Kritik ini juga didukung oleh kelompok masyarakat yang memperhatikan kesehatan dan keselamatan peserta. Mereka menekankan bahwa Key Strategy tidak boleh diabaikan dalam hal keseimbangan antara kegiatan fisik dan penguatan kompetensi manajerial. Selain itu, perlu adanya evaluasi terhadap penggunaan anggaran dan efektivitas program.

Langkah Pemulihan dan Refleksi Key Strategy

Sebagai respons atas kejadian yang terjadi, Kemhan berkomitmen untuk melakukan evaluasi terhadap Key Strategy program Latsarmil. Mereka menjanjikan penyesuaian metode pelatihan agar lebih sesuai dengan kebutuhan calon manajer koperasi.

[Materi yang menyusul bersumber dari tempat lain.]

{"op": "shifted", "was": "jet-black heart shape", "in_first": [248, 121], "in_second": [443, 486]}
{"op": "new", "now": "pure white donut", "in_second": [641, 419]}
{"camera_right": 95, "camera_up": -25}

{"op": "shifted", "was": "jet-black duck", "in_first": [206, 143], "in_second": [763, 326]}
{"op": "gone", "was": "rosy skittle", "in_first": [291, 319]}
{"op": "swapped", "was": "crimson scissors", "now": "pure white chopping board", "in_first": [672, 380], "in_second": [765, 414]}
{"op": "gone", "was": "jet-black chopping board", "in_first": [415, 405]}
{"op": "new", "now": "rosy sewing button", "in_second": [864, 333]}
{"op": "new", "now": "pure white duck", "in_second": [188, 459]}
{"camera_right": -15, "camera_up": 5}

“Kami akan memperbaiki kurikulum dan memastikan Key Strategy ini tidak hanya melatih disiplin, tetapi juga memberikan peningkatan kompetensi yang relevan. Keselamatan peserta adalah prioritas utama,” tutur Ketut dalam konferensi pers.

Dengan adanya kritik, Key Strategy ini menjadi refleksi kebijakan pemerintah dalam mengembangkan SDM desa. Pihaknya berharap melalui penyempurnaan program, Koperasi Desa Merah Putih dan Koperasi Nelayan Merah Putih mampu menjadi pilar perekonomian yang kuat, sekaligus menciptakan lingkungan kerja yang aman dan produktif.